2 days ago
- Entertainment
- The Guardian
Pickled Republic review – a curious cabaret of jarring vegetables
We can agree that a cabaret involving pickled vegetables is conceptually funny. The stars of a variety night do not normally count gherkins, onions and carrots among their number, not even lower down the bill. We might also share an interest in what creator and performer Ruxandra Cantir has to say about the obsession with pickling in her native Moldova.
But what next? That Cantir chooses to remain tight-lipped about the culinary habits of her home country is no big deal, nor even the little this show says about the theme of life, death and preservation. That she has so few ideas about what to do with her pickled vegetables having introduced them, surely is.
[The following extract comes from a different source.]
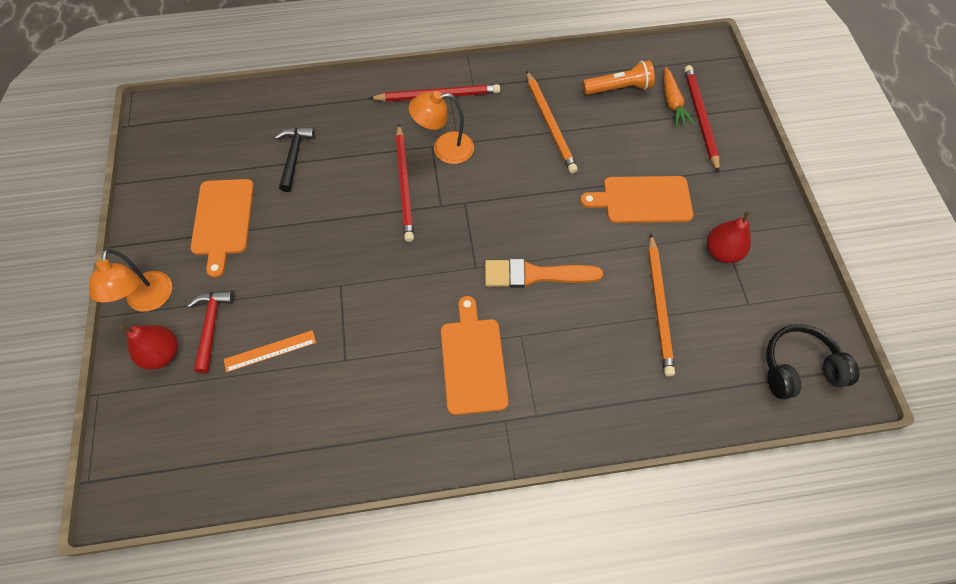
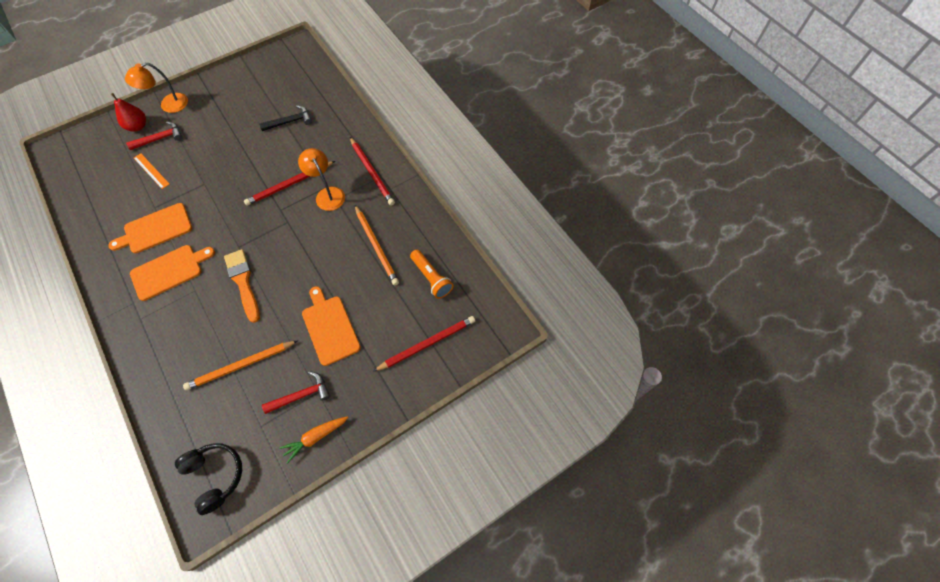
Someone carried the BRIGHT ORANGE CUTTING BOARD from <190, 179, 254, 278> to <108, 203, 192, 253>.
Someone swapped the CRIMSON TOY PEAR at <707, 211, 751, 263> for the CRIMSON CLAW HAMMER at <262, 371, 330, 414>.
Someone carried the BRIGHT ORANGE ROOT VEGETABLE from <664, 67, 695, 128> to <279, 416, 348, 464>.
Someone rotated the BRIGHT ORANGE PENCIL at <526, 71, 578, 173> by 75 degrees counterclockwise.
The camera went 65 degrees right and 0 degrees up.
They look striking. Designed by Fergus Dunnet in Shona Reppe's production, part of the Made in Scotland showcase, they are bold and imaginatively conceived. To play an onion, she yanks a white knitted jumper over her head and reveals a tuft of stringy hair. Her potato is a dirty amorphous lump, its chits growing over the course of the show. The gherkin is huge, tall, erect, very green – and likes dancing.
The tomatoes are just tomatoes and with each punchline of a corny joke they get pulped into ketchup.
So far so striking, but with the exception of some lipsyncing to a witty song by John Kielty and an apocalyptic speech by a baby carrot, she has nowhere to take her creations. She uses clown and mime techniques to illustrate being trapped in a pickle jar, timidly suffering unrequited love or anxiously waiting to be picked for consumption, but too few ideas to justify the length of each scene.
Rather, the show is reliant on the enthusiasm of an admittedly willing audience to slip into cabaret mode and cheer on each new vegetable as though it were a work of genius. Without their whoops and hollers, it would seem a very thin piece of work.